N Y Constitution, article I, § 2 establishes the foundation for the right to jury trial in New York. The statute governing the right to jury trial in the Surrogate's Court is SCPA 502 (1), which provides that a party is entitled to trial by jury "in any proceeding in which any controverted question of fact arises as to which any party has a constitutional right of trial by jury and in any proceeding for the probate of a will in which such question of fact arises, if duly demanded." The law is clearly settled that it is the nature and substance of the claim and not the court or the nature of the proceeding in which said claim is advanced which governs the right to a jury trial (Matter of Mastro, 100 Misc.2d 866). The courts have consistently held that "In each instance it must be determined whether the nature and substance of the relief requested is in law or in equity" (Matter of Luria, 63 Misc.2d 675, 682). If the relief requested is one traditionally cognizable in law and included among those causes where jury trial is historically mandated by the Constitution or by statute, a jury trial must be had on demand. On the other hand, if the relief sought is traditionally cognizable in equity, then no right to jury trial exists since none was available at common law (O'Brien v Fitzgerald, 143 N.Y. 377; Van Rensselaer v Van Rensselaer, 113 N.Y. 207; Matter of Ruggiero, 51 A.D.2d 969; Matter of Fay, 70 Misc.2d 51, affd 41 A.D.2d 703; Matter of Luria, supra).

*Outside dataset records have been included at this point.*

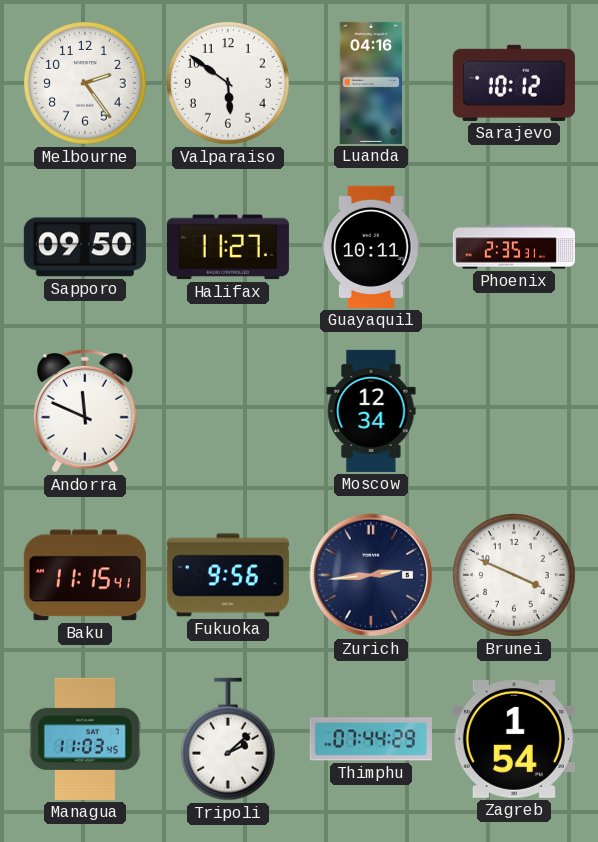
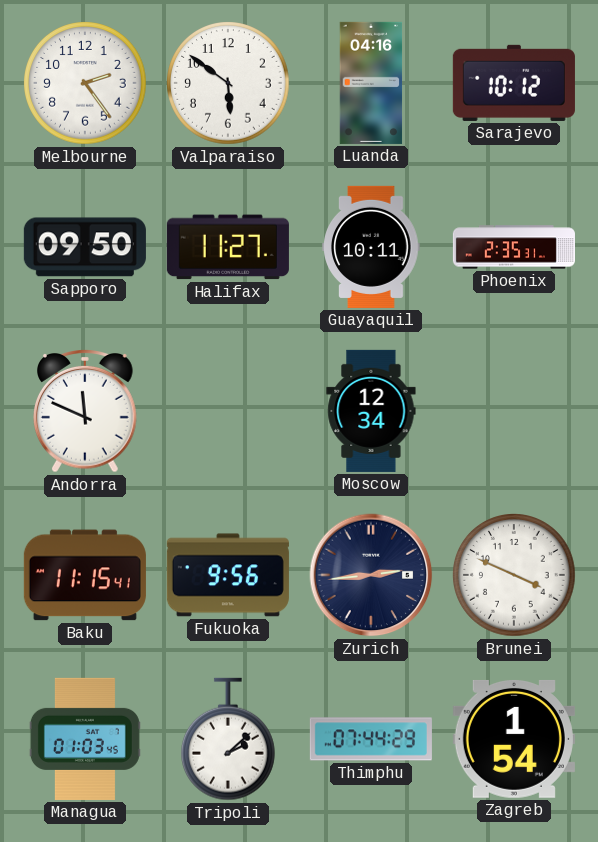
Managua: 11:03 -> 01:03
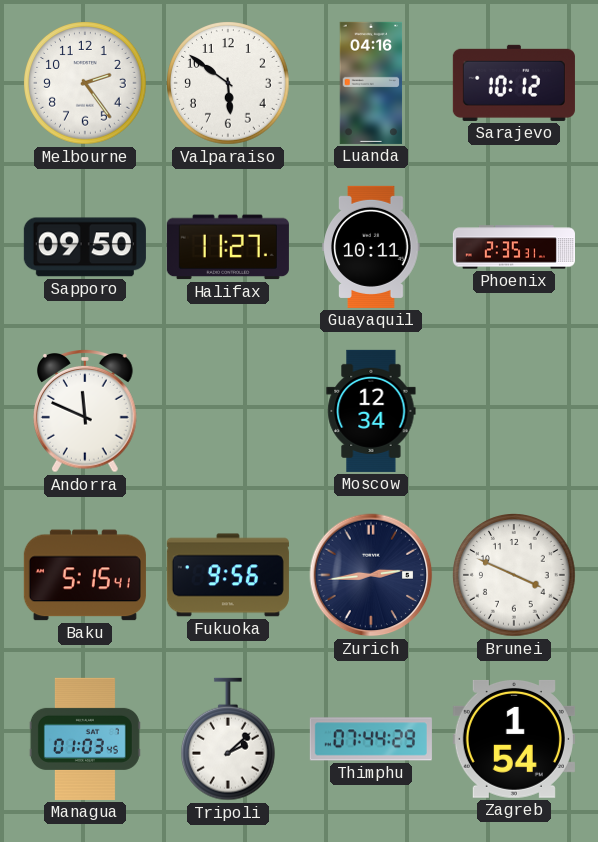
Baku: 11:15 -> 5:15
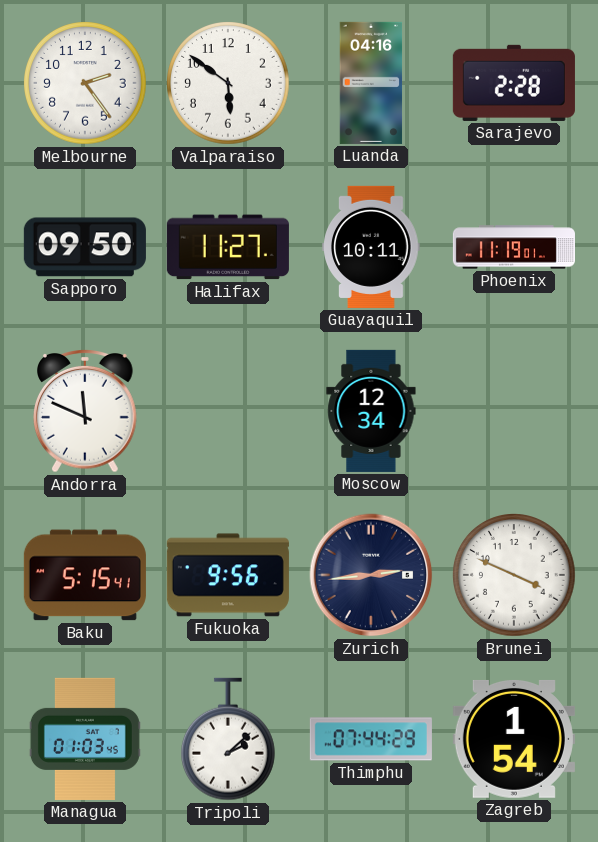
Sarajevo: 10:12 -> 2:28
Phoenix: 2:35 -> 11:19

In view of the above principles, the right to jury trial has consistently been held to obtain in proceedings involving issues such as probate that are legal in nature but not to such fundamentally equitable issues as status, kinship, domicile, and right of election (Matter of Luria, supra; Matter of Adler, 3 Misc.2d 631; Matter of Erlanger, 136 Misc. 784, affd 229 App. Div. 778; Matter of Davis, 136 Misc. 400). In Matter of Ruggiero (supra) the Appellate Division definitively overruled all lingering precedents to the contrary with respect to the issue of status in an estate. The court held categorically that previous decisions to the contrary (i.e., Matter of Hamilton, 220 App. Div. 536) were no longer controlling and stated that "We think the time has come to make a declaration that we decline to follow its reasoning and to give it, together with its progeny, its quietus * * * on the issue of a trial by jury involving a question of status" (Matter of Ruggiero, supra, at 969). Accordingly, it is now well settled that a jury trial is not appropriate to determine the status of an individual in an estate.
Although respondent's pleadings are denominated as objections to the account of the fiduciary, the principal issue presented is that of respondent's status as decedent's surviving spouse. Upon the basis of all of the foregoing, it is concluded that respondent has no constitutional or statutory right to a jury trial on the issue of his status as surviving spouse of the decedent and his concomitant right to share in the estate (Matter of Cook, 244 N.Y. 63; Matter of Ruggiero, supra; Matter of Fay, supra; Matter of Erlanger, supra). Accordingly, the application for a trial by jury is denied. The objections to the account are set down for a hearing on April 27, 1988.